As it happened, he had written, under that pseudonym, a small fantasy called “The Little Man on the Subway,” which he apparently had hopes for but couldn’t get right. He asked me if I would rewrite it, and the request flattered me. Besides, I was still trying to get into Unknown, and if I couldn’t do it on my own, maybe I could do it by way of a collaboration. I wasn’t proud at least as far as fantasy was concerned.
“The Hazing” (Thrilling Wonder Stories, October 1942)
“Super-Neutron” (Astonishing Stories, September 1941)
“Not Final!” (Astounding Science-Fiction, October 1941)
“Legal Rites” (Weird Tales, September 1950) (with Fred Pohl as James MacCreagh) Another Pohl-Asimov collab that didn’t sell for a long time, this one to the later day Dorothy McIlwraith at Weird Tales. In the 1950s the magazine tried to reestablish itself as a kind of Science Fiction magazine but failed. Asimov achieved a dream of many Fantasy-Horror writers, to be on the cover of “The Unique Magazine”. Ike wrote: “As I’ve mentioned before, I was never a reader of Weird Tales, and its type of fiction did not captivate me.” He seemed a little embarrassed about the appearance though he was happy to get a cover.
“Time Pussy” (Astounding Science-Fiction, April 1942)
“Author! Author!” (The Unknown Five, 1964) Asimov did kind of retroactively get included in Unknown, when he was included in Unknown Five (1964) edited by D. R. Benson.
“Death Sentence” (Astounding Science-Fiction, November 1943)
“Blind Alley” (Astounding Science-Fiction, March 1945)
“No Connection” (Astounding Science-Fiction, June 1948)
“The Endochronic Properties of Resublimated Thiotimoline” (Astounding Science-Fiction, March 1948) was a mock article based on pseudo-science. Ike worried the review board for his doctorate would not treat him seriously because of the piece, so he asked JWC tio use a pseudonym. John slipped up and the piece appeared with the Asimov name.
On May 20, 1948, I had my orals. The examining board had seen the article. After I had been on the grill for an hour and twenty minutes, the last question (asked by Professor Ralph S. Halford) was, “Mr. Asimov, tell us something about the thermodynamic properties of the compound thiotimoline.”
He wrote three more over the decades. Personally, I think it is quite dull and self-indulgent. I guess I’m not doctorate material.
“The Red Queen’s Race” (Astounding Science-Fiction, January 1949)

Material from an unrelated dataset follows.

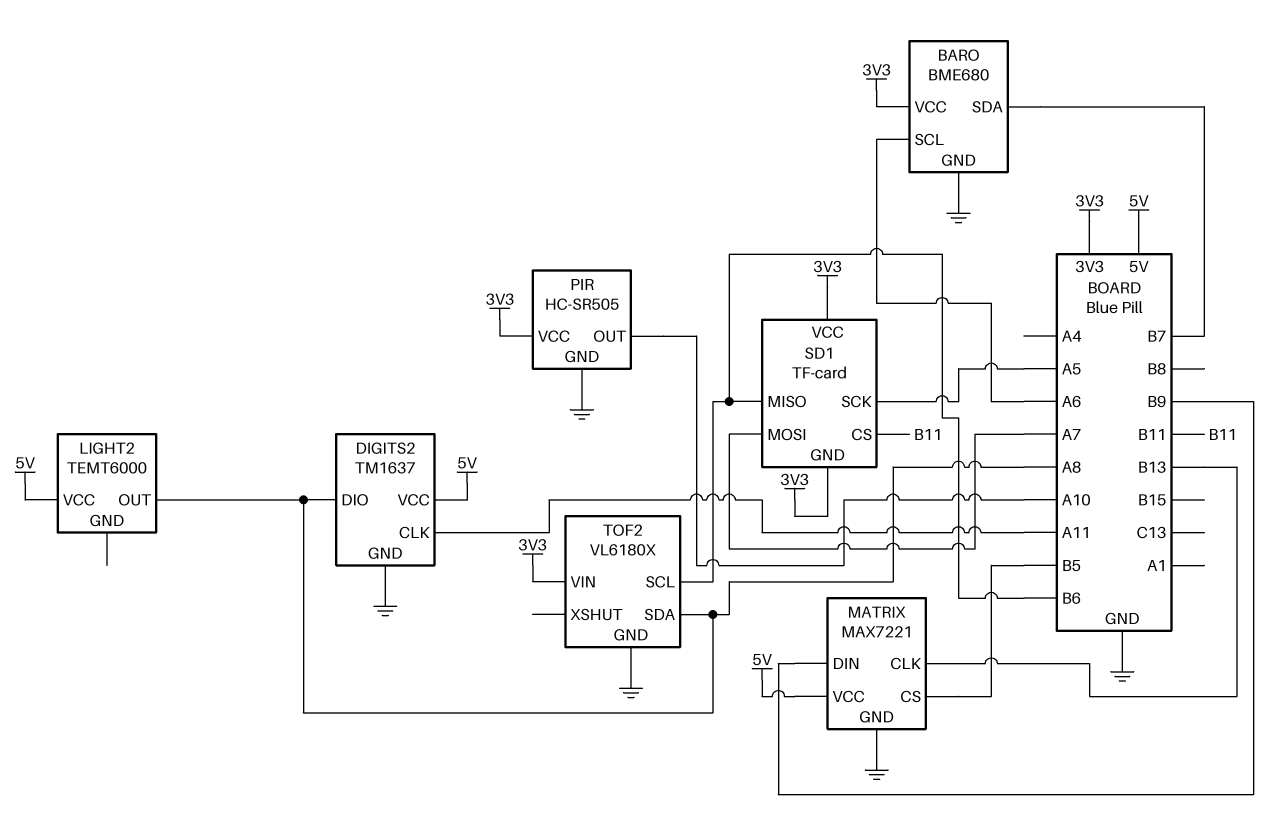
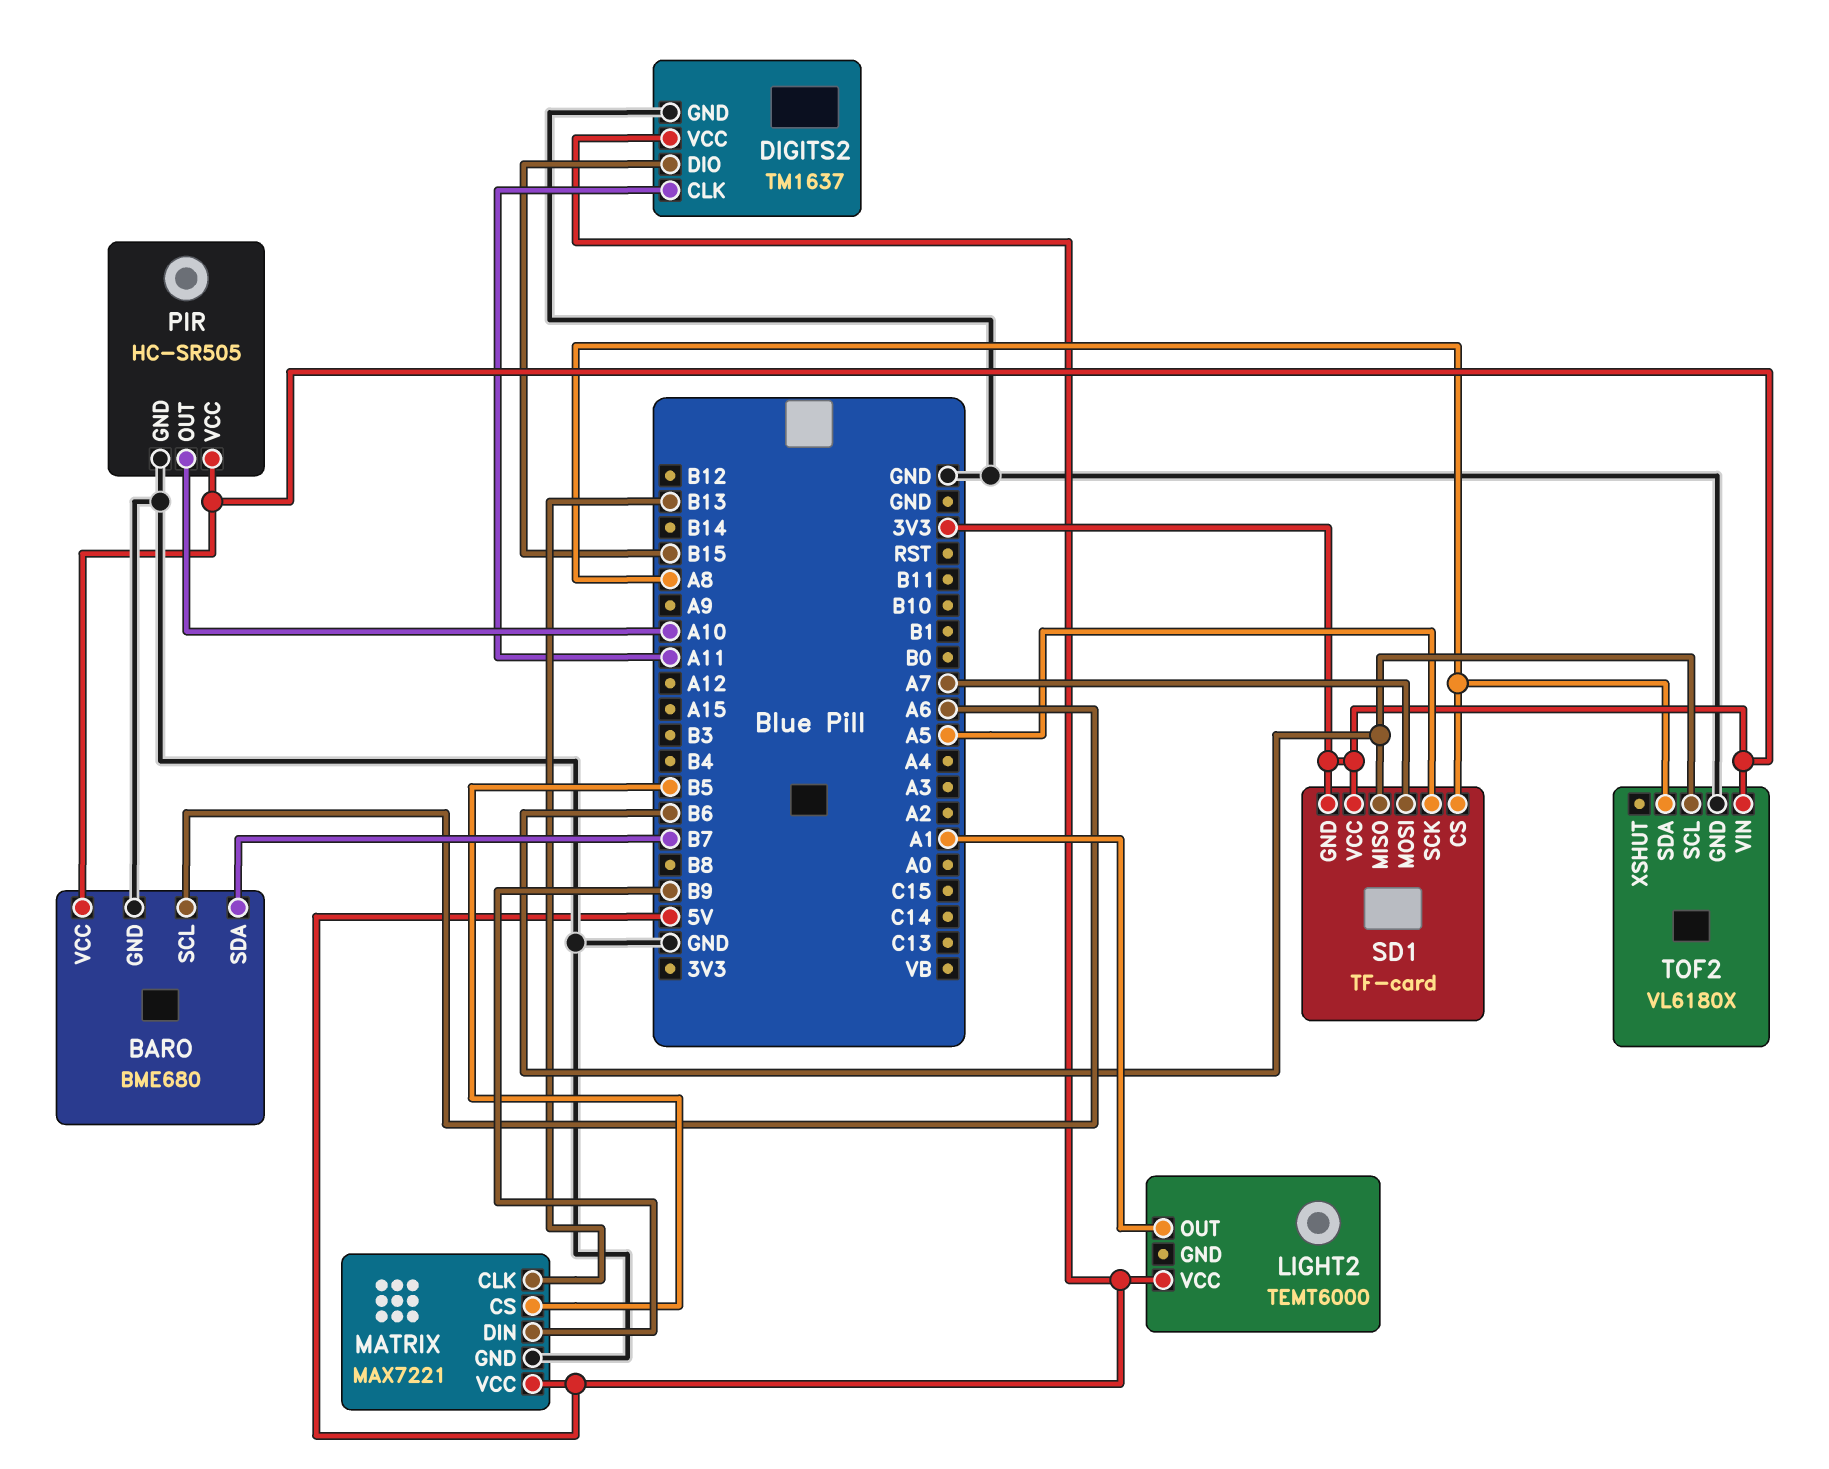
DIGITS2 pin DIO: A8 -> B15
LIGHT2 pin OUT: A8 -> A1
SD1 pin CS: B11 -> A8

“Mother Earth” (Astounding Science-Fiction, May 1949) This story was an early story set in the same world as The Caves of Steel. Asimov would write many mysteries over the years. His collection Asimov’s Mysteries (1968) kept “Marooned Off Vesta” from appearing in this book.
Asimov ends his apprenticeship with the sale of his last original Foundation story “And Now You Don’t”. At 50,000 words he sold it to John W. Campbell on the first try at two cents a word. His first four figure check. The challenge of meeting JWC’s high standards was no longer in question. Ike had graduated to the big leagues. After eleven years of trying, he had made it.

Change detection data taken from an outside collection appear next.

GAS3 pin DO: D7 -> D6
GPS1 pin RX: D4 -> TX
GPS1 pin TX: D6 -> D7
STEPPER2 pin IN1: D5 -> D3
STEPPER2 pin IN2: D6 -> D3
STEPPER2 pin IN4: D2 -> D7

Another change was coming as well. The relationship between Isaac and John would cool as Dianetics dominated the thoughts of the editor. Asimov would move to other publications like Horace L. Gold’s Galaxy and a long-running relationship with Fantasy & Science Fiction that would include non-fiction in the John W. Campbell mode.
Asimov closes the book with an appendix that lists all sixty of the stories he sold to John W. Campbell. Here we see the classic stories like “Nightfall”, the Robot stories and “Foundation”. The Early Asimov doesn’t include these, of course, but fans can look them up if they need to.
The success of the The Early Asimov spawned several other collections from Doubleday: The Early Pohl, The Early Del Rey, The Early Williamson and The Early Long, but these books were half the size of the Asimov book. (Doubleday was willing to oblige their top author but didn’t want to go bust publishing massive books of other authors.) They are good books but imagine how wonderful they could have been if those authors had been allowed the same latitude.